Do Nurses at Wooldridge Place Nursing Center Stick Around?

WOOLDRIDGE PLACE NURSING CENTER has a staff turnover rate of 36%, which is about average for Texas nursing homes (state average: 46%). Moderate turnover is common in nursing homes, but families should still ask about staff tenure and how the facility maintains care continuity when employees leave.

Was Wooldridge Place Nursing Center Ever Fined?

WOOLDRIDGE PLACE NURSING CENTER has been fined $90,880 across 2 penalty actions. This is above the Texas average of $33,988. Fines in this range indicate compliance issues significant enough for CMS to impose meaningful financial consequences. Common causes include delayed correction of deficiencies, repeat violations, or care failures affecting resident safety. Families should ask facility leadership what changes have been made since these penalties.

Is Wooldridge Place Nursing Center on Any Federal Watch List?
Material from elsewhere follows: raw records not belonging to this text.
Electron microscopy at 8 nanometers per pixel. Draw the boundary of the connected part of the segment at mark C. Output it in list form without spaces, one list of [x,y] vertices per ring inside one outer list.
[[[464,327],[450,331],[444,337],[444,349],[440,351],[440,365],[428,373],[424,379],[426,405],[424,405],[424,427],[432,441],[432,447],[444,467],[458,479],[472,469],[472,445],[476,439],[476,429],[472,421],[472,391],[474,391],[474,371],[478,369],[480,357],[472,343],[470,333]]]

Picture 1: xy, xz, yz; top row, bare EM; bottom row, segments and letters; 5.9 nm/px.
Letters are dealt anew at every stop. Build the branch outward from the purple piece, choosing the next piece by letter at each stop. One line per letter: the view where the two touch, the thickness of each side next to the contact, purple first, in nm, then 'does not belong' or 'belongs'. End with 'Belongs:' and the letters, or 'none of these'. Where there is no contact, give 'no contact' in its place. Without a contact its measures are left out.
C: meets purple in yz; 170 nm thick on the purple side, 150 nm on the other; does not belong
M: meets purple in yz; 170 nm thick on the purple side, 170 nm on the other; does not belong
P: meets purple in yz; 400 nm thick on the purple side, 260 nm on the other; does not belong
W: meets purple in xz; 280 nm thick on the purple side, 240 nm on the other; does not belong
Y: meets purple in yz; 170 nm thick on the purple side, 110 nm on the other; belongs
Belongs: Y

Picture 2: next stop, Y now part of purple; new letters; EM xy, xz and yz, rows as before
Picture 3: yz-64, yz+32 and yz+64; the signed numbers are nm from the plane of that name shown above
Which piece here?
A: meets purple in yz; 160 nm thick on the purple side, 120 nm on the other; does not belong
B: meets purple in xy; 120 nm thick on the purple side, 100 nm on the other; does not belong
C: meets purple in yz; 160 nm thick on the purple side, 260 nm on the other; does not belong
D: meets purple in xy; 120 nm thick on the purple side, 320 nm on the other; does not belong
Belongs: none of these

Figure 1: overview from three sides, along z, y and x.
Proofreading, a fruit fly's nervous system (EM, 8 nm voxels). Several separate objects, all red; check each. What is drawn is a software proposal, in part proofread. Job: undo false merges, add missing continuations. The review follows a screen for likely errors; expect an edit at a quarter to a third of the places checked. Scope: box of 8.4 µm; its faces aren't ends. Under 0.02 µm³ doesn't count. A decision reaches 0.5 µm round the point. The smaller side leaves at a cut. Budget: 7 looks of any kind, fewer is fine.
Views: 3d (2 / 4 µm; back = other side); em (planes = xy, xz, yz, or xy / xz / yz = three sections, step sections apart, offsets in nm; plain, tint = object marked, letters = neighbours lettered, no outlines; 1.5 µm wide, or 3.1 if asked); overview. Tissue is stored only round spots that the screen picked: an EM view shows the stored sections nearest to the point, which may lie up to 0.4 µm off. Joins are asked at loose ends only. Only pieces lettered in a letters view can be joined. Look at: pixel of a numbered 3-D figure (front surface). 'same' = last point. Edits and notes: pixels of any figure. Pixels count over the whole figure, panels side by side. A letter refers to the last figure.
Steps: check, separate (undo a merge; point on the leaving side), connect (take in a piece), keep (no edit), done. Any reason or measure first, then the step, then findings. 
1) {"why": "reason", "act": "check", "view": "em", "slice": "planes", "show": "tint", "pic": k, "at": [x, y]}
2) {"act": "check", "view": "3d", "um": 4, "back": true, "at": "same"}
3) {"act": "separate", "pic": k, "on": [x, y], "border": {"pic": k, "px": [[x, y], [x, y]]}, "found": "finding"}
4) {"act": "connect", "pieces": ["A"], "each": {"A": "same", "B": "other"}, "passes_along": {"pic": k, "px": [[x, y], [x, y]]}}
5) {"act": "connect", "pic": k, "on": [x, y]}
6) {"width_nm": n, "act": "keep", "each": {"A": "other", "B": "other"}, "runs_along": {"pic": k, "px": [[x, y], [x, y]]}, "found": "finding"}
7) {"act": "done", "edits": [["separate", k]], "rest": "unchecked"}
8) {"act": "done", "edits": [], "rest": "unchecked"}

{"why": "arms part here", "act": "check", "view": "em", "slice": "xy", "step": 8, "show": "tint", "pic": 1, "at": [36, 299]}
WOOLDRIDGE PLACE NURSING CENTER is not on any federal watch list. The most significant is the Special Focus Facility (SFF) program, which identifies the bottom 1% of nursing homes nationally based on persistent, serious quality problems. Not being on this list means the facility has avoided the pattern of deficiencies that triggers enhanced federal oversight. This is a positive indicator, though families should still review the facility's inspection history directly.